─── Given text

Akademik Veri Yönetim Sistemi
PAMUKKALE UNIVERSITY JOURNAL OF ENGINEERING SCIENCES-PAMUKKALE UNIVERSITESI MUHENDISLIK BILIMLERI DERGISI, cilt.28, sa.2, ss.248-254, 2022 (ESCI)
This study focuses on the fractional version of the FitzHugh-Nagumo (FHN) neuron model. Firstly, the stability analysis of the fractionalorder FHN neuron model has been performed and the minimum fractional degree, at which the system could exhibit dynamic behavior, has been determined. Then, the responses of the fractional-order FHN neuron model have been obtained using the Grunwald-Letnikov (G-L) fractional derivative method. This method is one of the methods used in the numerical analysis of the systems that are represented by fractional order. Thanks to the hardware solutions of neuron models; the responses of mathematically defined systems can be obtained in the form of real-time signals, the cell membrane properties of the neurons can be described electromechanically, and the parameters that affect the dynamic behavior of neurons can be associated with the characteristics of the electronic components used in hardware solutions. In this study, the circuit implementation of the fractionalorder FHN neuron model is emphasized in order to see the usability of fractional-order calculations in systems that are inspired by biology. In this context, the R-C mimetic circuits have been used instead of classical capacitor elements to compensate for the fractional order in the integrator circuits that are designed by using op-amp, resistor and capacitor elements for the hardware solutions of the differential equations. In the first stage of the design of these R-C imitation circuits, a third-order transfer function has been obtained by the Matsuda approximation method. This obtained transfer function has been transformed into FOSTER-I R-C network and it has been used instead of the classical capacitor element in the integrator blocks of the circuit that is designed by us for the circuit implementation solution of the integer-order FHN neuron model. Thus, an alternative approach for circuit solution of the fractional-order FHN neuron model has been introduced and the verification of this structure has been made by the SPICE circuit simulation.

──────

What needs to be done -
From the abstract on the fractional-order FitzHugh-Nagumo neuron model, list every type of component that it says the integrator circuits are designed with.

─── Source material

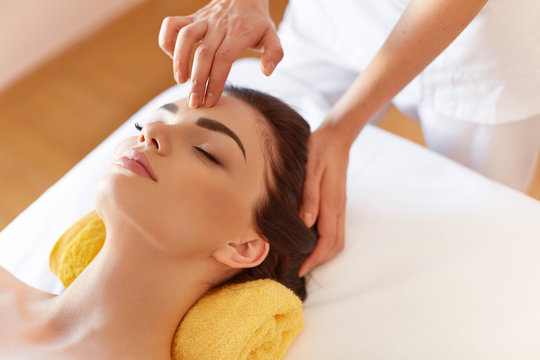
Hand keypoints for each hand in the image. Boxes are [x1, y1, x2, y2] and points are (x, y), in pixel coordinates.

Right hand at [158, 0, 283, 107]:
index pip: (224, 58)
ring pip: (186, 37)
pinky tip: (172, 58)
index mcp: (239, 32)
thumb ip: (274, 54)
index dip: (215, 81)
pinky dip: (167, 40)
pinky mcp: (192, 17)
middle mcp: (219, 25)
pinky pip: (172, 24)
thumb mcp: (272, 35)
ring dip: (180, 60)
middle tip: (195, 102)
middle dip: (198, 80)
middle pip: (204, 54)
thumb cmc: (257, 22)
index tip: (210, 100)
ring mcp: (203, 20)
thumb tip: (266, 71)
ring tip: (180, 81)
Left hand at [298, 121, 351, 276]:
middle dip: (320, 261)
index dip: (315, 259)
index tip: (301, 269)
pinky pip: (337, 228)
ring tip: (307, 258)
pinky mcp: (339, 201)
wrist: (337, 136)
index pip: (326, 240)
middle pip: (335, 245)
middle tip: (302, 268)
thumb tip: (306, 222)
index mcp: (331, 203)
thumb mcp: (310, 171)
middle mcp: (338, 208)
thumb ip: (309, 196)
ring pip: (338, 238)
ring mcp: (340, 205)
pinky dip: (327, 241)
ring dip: (325, 253)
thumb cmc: (319, 151)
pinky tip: (313, 239)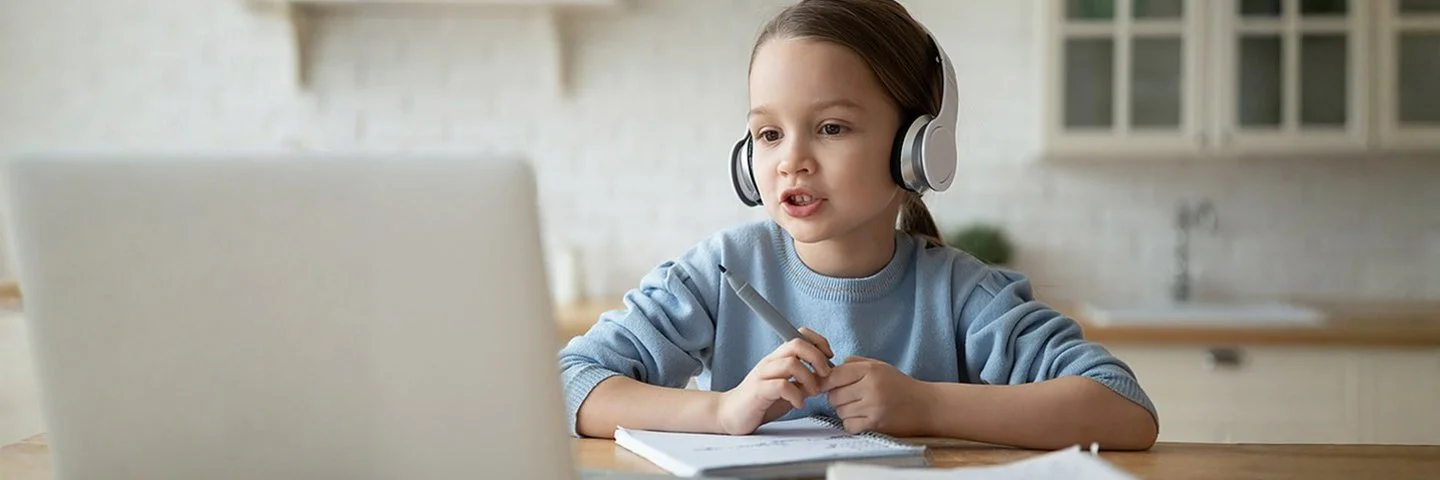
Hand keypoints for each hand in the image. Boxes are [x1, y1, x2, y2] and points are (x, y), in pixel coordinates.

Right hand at [715, 327, 833, 434]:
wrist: (730, 414)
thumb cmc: (761, 401)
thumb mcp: (789, 388)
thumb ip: (805, 381)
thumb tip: (828, 378)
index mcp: (779, 357)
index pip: (800, 335)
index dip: (819, 342)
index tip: (829, 359)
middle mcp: (770, 361)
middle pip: (797, 343)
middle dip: (818, 358)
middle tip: (824, 375)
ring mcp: (763, 375)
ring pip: (791, 363)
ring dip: (809, 379)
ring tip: (811, 393)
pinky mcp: (758, 391)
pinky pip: (782, 386)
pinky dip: (796, 396)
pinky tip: (798, 404)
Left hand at [820, 356, 935, 436]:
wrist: (926, 406)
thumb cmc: (899, 385)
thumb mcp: (879, 366)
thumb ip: (854, 364)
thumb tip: (827, 369)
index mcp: (870, 370)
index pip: (834, 375)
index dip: (824, 382)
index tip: (823, 386)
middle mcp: (871, 387)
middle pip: (834, 395)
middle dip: (837, 397)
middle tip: (850, 397)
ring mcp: (873, 407)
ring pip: (840, 411)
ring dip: (845, 411)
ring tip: (861, 407)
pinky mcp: (876, 424)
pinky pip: (848, 425)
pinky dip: (852, 424)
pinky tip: (864, 418)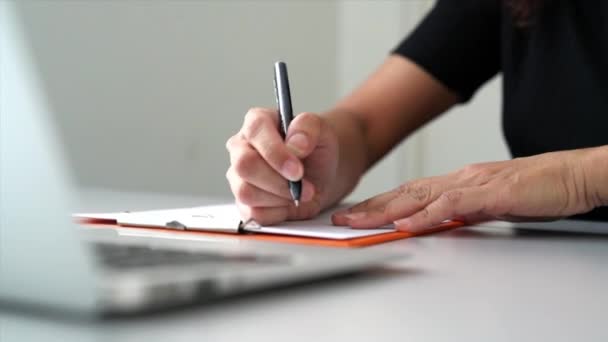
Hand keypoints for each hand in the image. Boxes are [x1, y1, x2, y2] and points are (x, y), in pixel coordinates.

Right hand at [226, 108, 338, 224]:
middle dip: (278, 181)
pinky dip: (277, 212)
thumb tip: (296, 144)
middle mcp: (241, 148)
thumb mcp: (322, 130)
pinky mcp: (243, 202)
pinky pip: (253, 214)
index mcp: (256, 123)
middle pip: (244, 166)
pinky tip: (288, 202)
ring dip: (280, 198)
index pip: (255, 132)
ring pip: (246, 193)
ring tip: (300, 193)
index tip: (297, 170)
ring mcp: (238, 177)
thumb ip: (308, 127)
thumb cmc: (317, 149)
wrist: (322, 174)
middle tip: (305, 186)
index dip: (275, 153)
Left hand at [332, 149, 600, 232]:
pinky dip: (424, 216)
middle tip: (343, 218)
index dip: (380, 204)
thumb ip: (462, 211)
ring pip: (419, 196)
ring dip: (386, 210)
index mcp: (458, 182)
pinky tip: (405, 225)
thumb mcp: (489, 204)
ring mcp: (472, 184)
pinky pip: (450, 206)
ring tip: (359, 221)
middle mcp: (459, 179)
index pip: (410, 193)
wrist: (571, 175)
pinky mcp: (490, 193)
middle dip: (370, 207)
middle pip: (405, 193)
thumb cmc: (536, 189)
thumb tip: (437, 221)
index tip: (357, 214)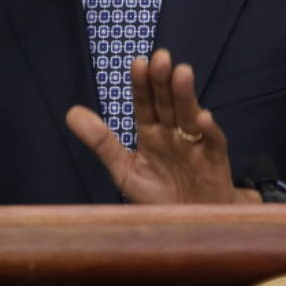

──────

Solution to this task -
- Op-amp
- Resistor
- Capacitor